Progettazione e Architettura

Ravenna, i privati propongono
il restyling della Darsena

Massimo Frontera

Gli operatori portuali di Ravenna spingono per la sistemazione delle aree demaniali della cosiddetta darsena di città. Nei giorni scorsi una cordata di imprenditori riuniti nella società Darsena Futura ha presentato ufficialmente il progetto di sistemazione dei lungodarsena. Il progetto ha avuto la "benedizione" di Cristina Mazzavillani Muti che, oltre a essere la moglie del maestro Riccardo Muti, è la presidente del Ravenna Festival, influente istituzione culturale della città.
Il progetto è stato commissionato allo studio Hyd di Venezia, guidato dall'architetto under 40 Piero Giovannini. L'area interessata è tra quelle di massimo pregio, sulle quali si era ipotizzato anche un concorso (si veda anche «Progetti e Concorsi» n. 46/2010), idea che oggi sembra improbabile. «Su questo sta lavorando un gruppo di lavoro con Comune e Autorità portuale – dice l'assessore all'Urbanistica Gabrio Maraldi –: è possibile che il gruppo produca una sua idea di risistemazione delle banchine.

[Voci di dati salvate]
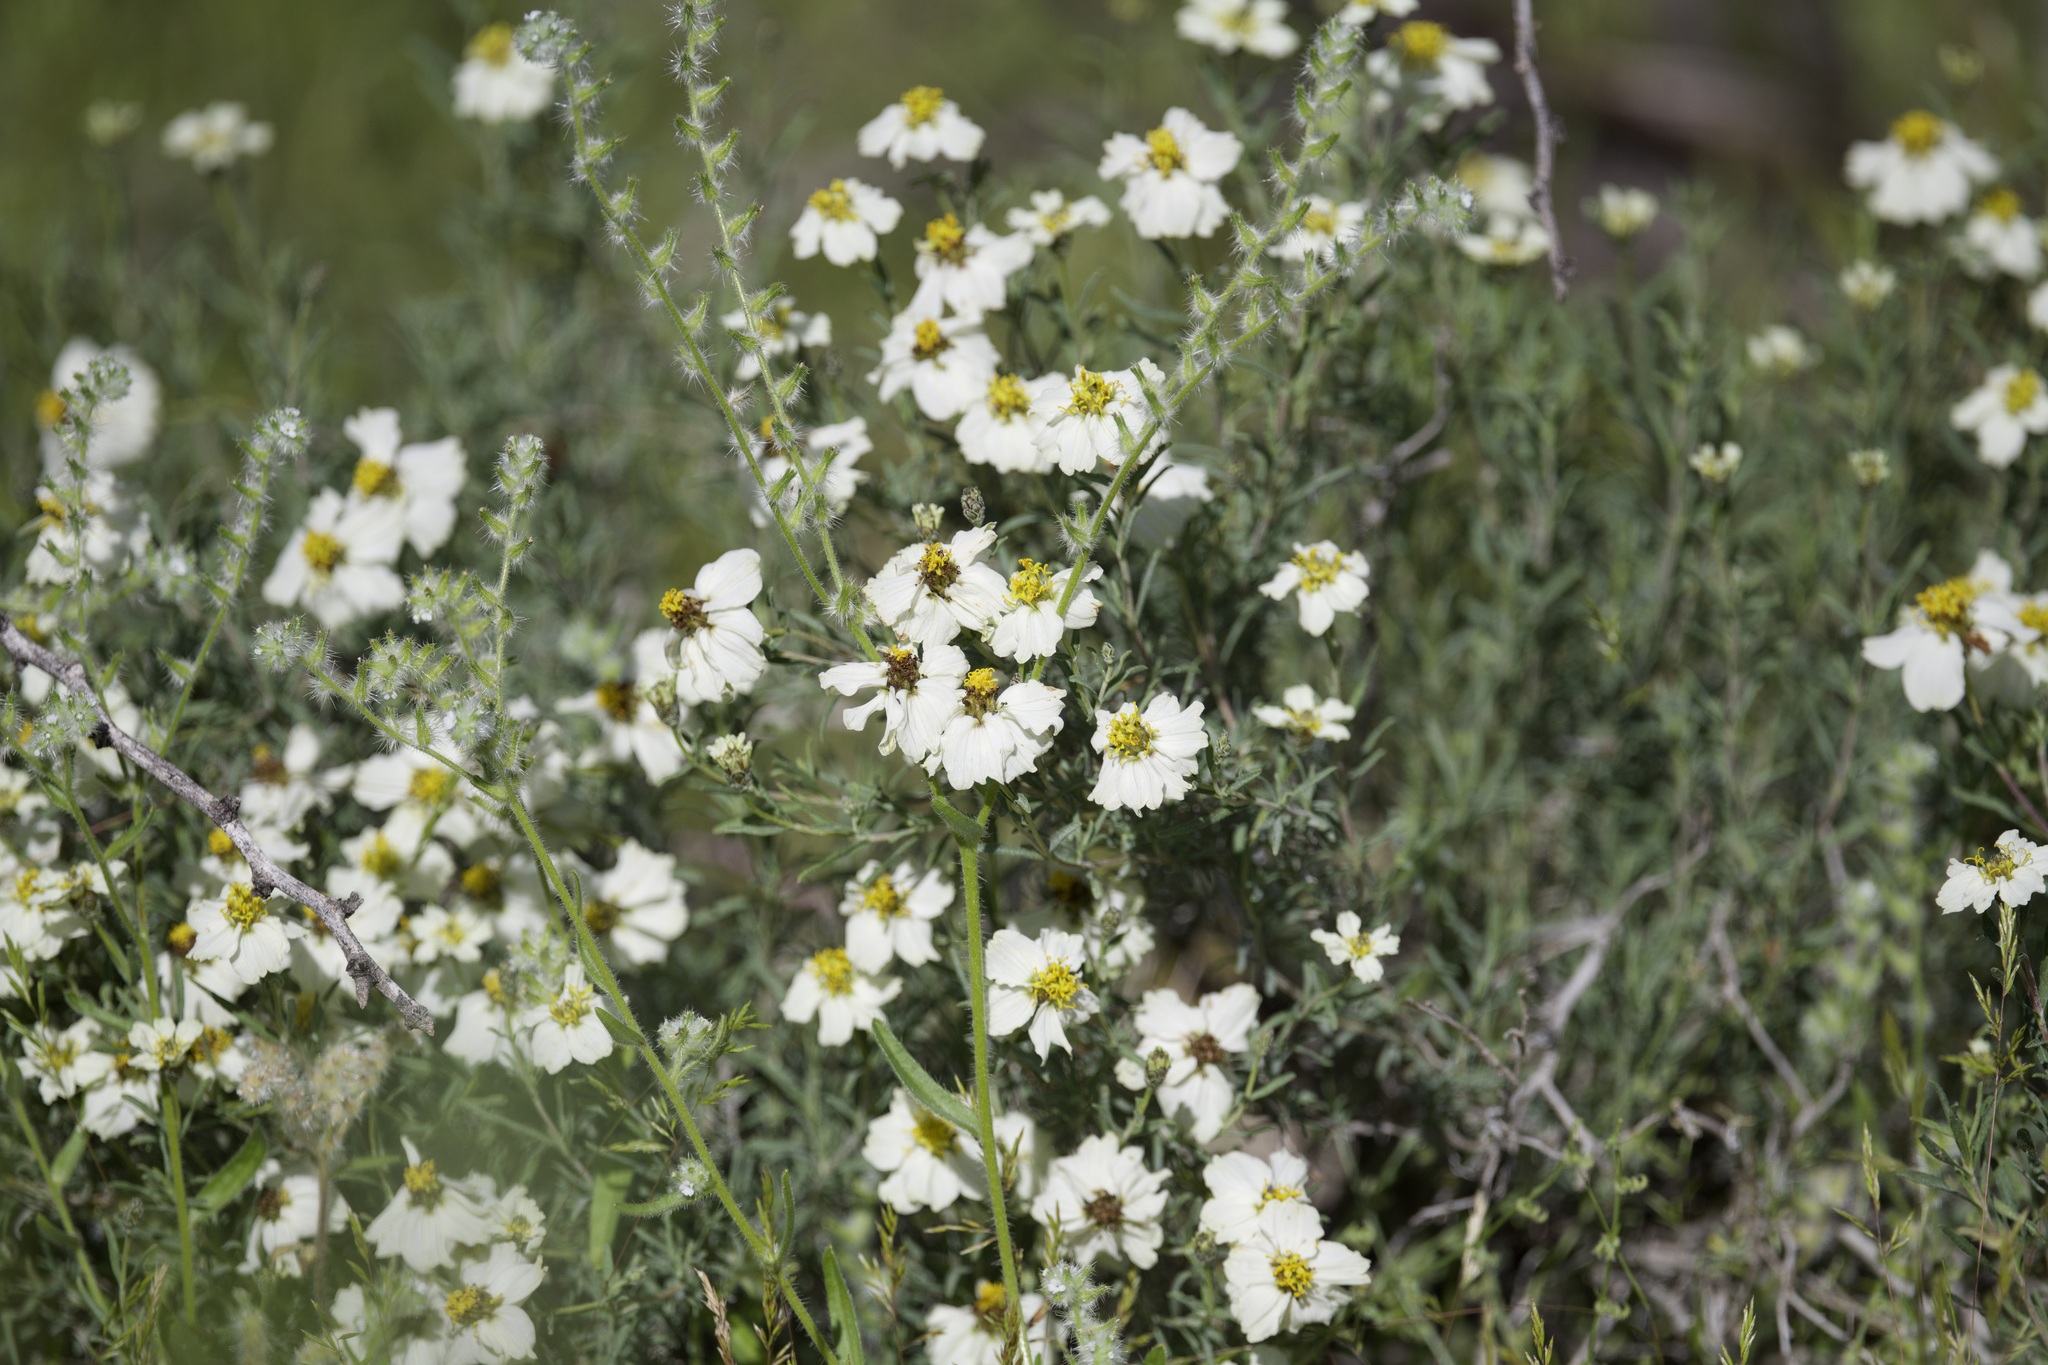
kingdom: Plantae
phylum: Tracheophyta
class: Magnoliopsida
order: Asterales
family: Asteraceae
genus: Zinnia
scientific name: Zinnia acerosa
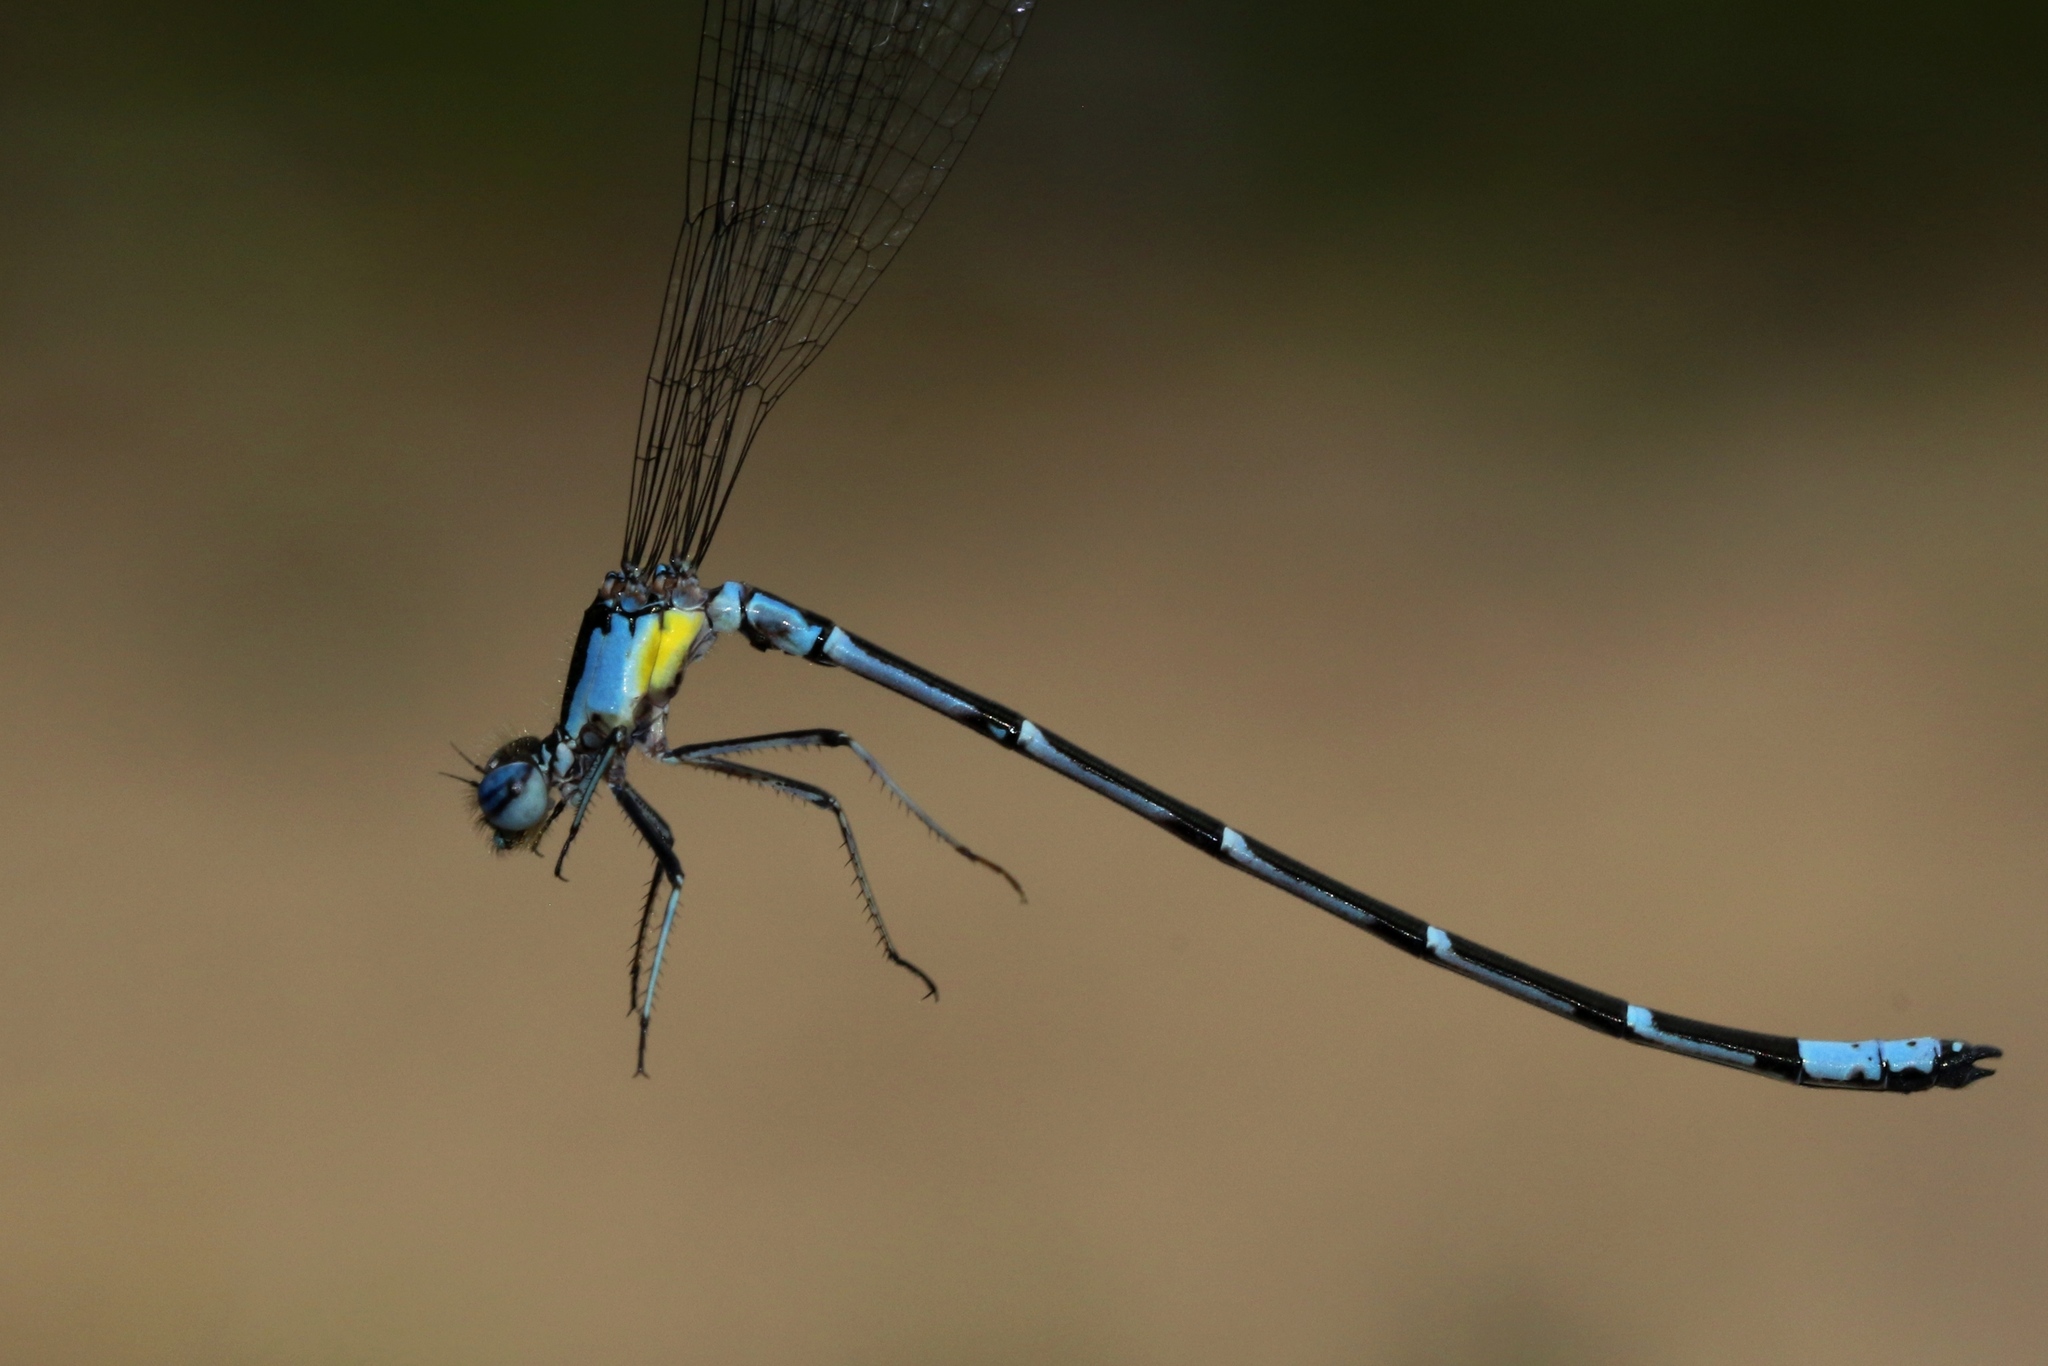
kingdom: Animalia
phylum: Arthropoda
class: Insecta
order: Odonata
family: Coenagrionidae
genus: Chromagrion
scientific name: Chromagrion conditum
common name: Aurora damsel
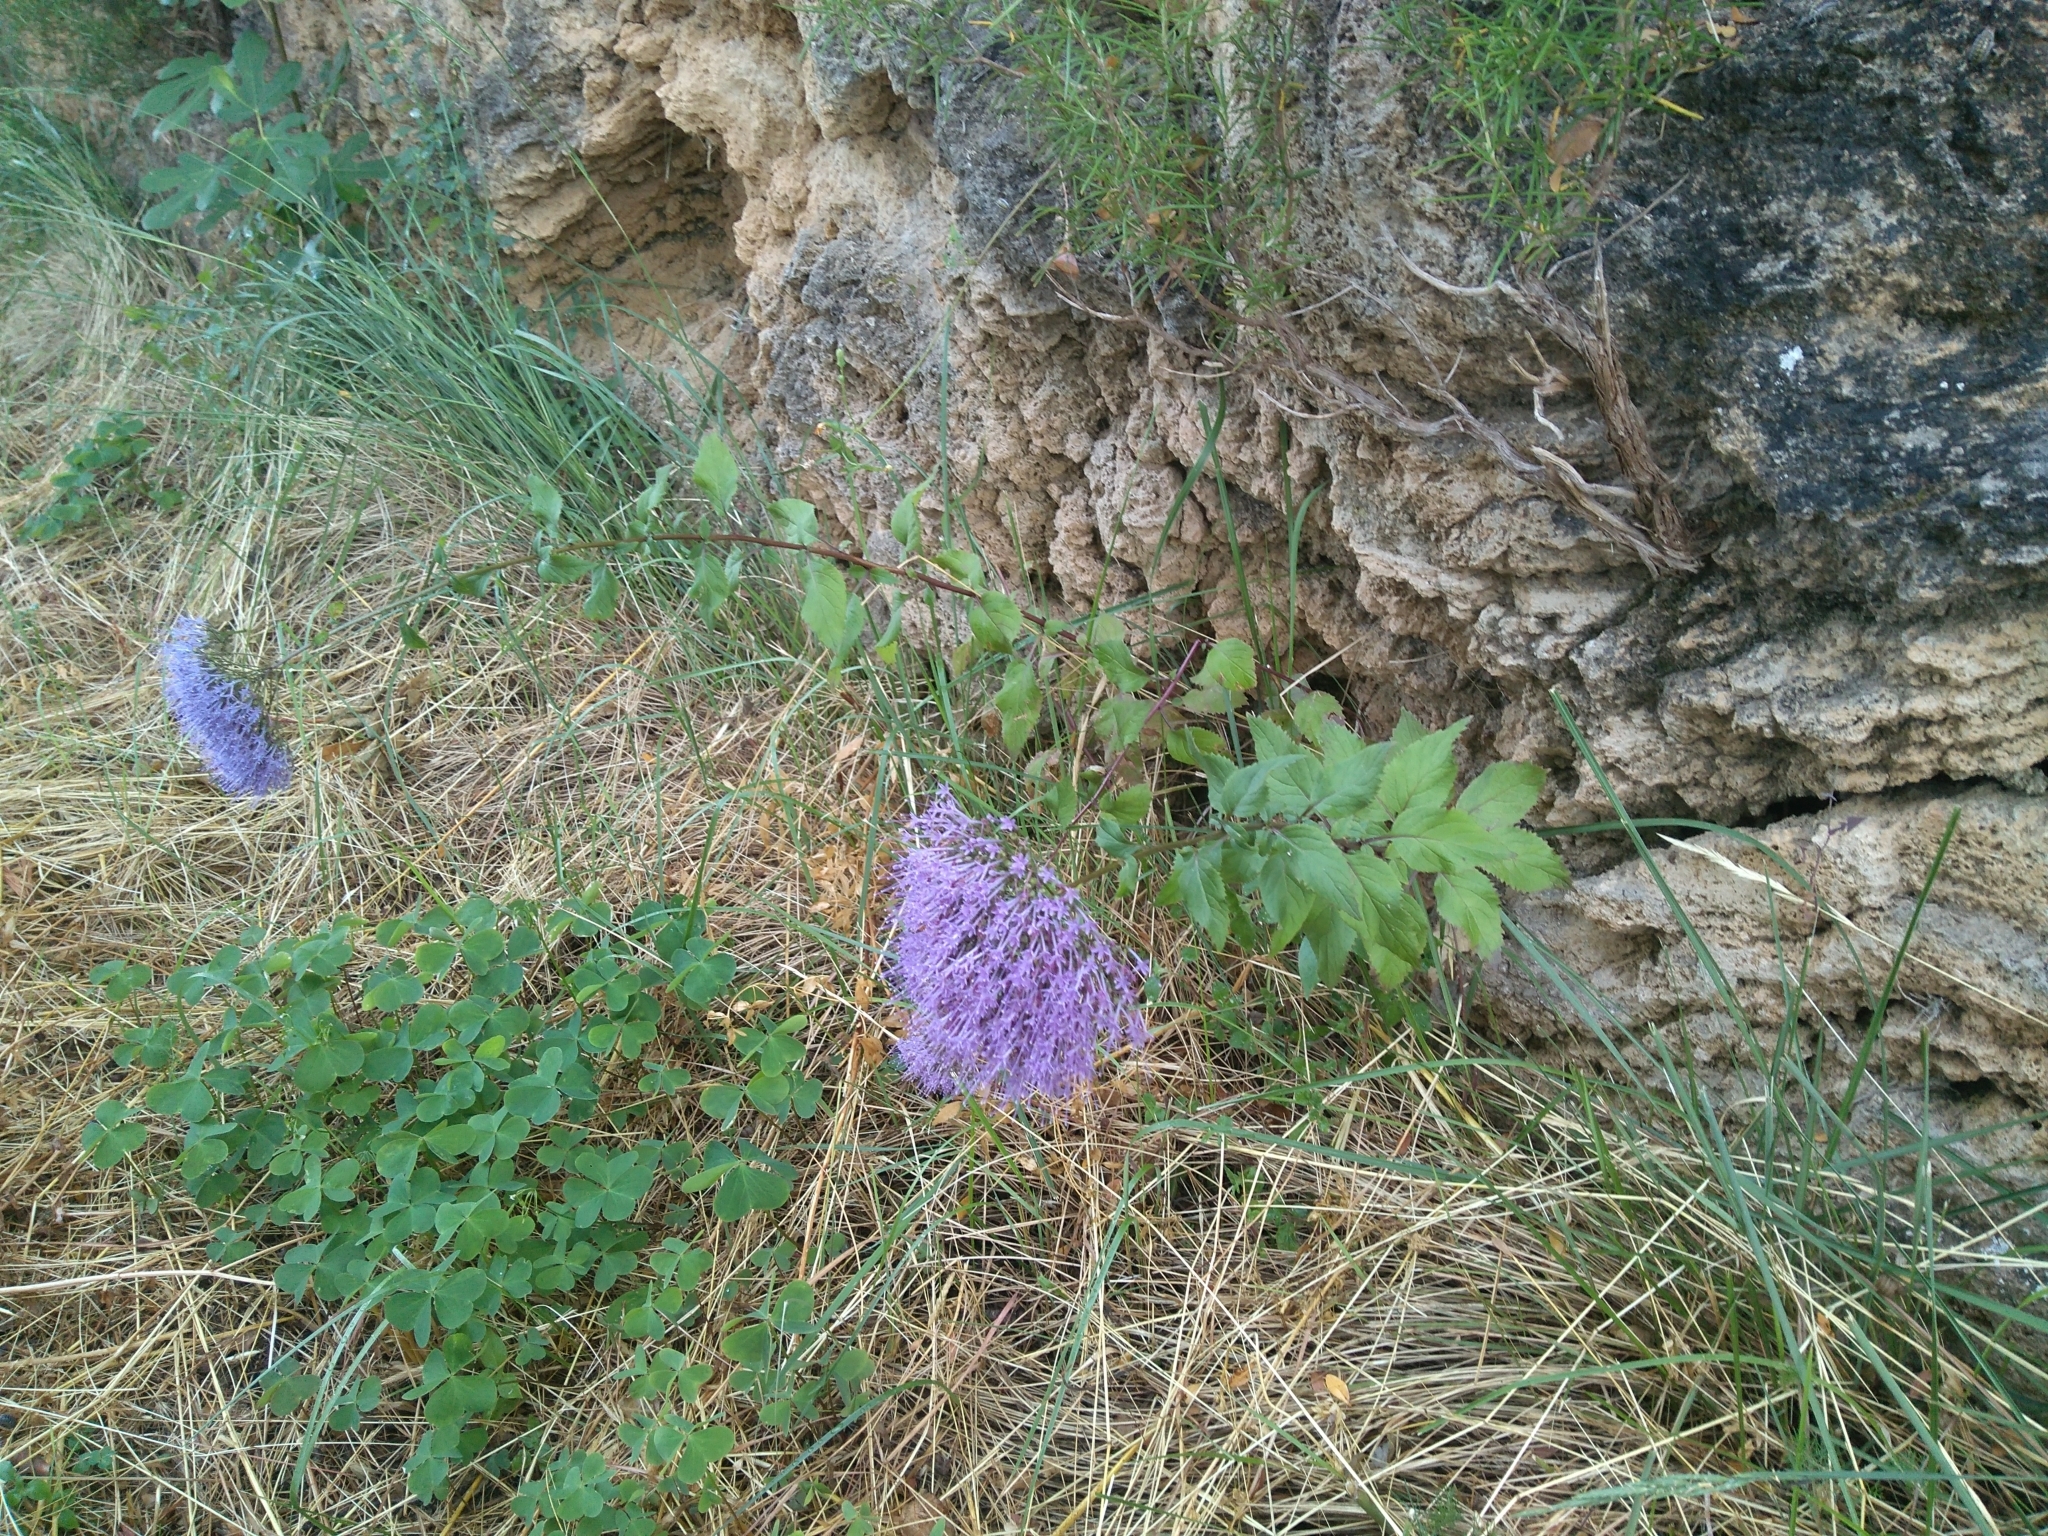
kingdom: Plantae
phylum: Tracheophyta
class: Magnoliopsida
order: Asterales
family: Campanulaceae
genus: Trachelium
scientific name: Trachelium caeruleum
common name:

== Istruzioni di lavoro ==
Prosegua l'articolo sul restyling della Darsena di Ravenna, riprendendo subito dopo l'ultima frase riportata.

== Risposta ==
Il progetto Hyd considera anche l'ex palazzo della Dogana, in un'area – quella ferroviaria – anch'essa al centro di un problema urbanistico che si voleva risolvere ricorrendo al concorso di idee. Il problema è quello del fascio dei binari che occupa tutta la testata della darsena, separandola dal resto della città. La valorizzazione della darsena, invece, non può prescindere dalla "rimozione" dei binari. Soluzione però complessa, al punto che «prima di lanciare un concorso – dice Maraldi – abbiamo deciso di cercare un partner professionale per realizzare un serio studio di fattibilità, necessario a definire un documento preliminare alla progettazione, per evitare che l'oggetto del bando di concorso sia poco chiaro e impreciso». Il bando, ipotizza l'assessore, potrebbe essere pubblicato entro settembre: sarà rivolto a una società di engineering. In ogni caso, prima del bando, serve un accordo di programma tra Rfi, Comune, Regione e Autorità.
Dopo la presentazione del progetto Hyd, nell'agenda dell'amministrazione è entrato anche un appuntamento con i promotori, entro questa estate, per conoscere i dettagli della proposta. In estrema sintesi, i privati offrono la risistemazione delle banchine, sulla base di un progetto gradevole e ospitale, che prevede spazi arredati con fontane, panchine, corsie ciclabili e aree per spettacoli ed esposizioni. In cambio, i privati chiedono di realizzare un edificio commerciale di quattro piani e circa 5mila mq sulla banchina destra della darsena.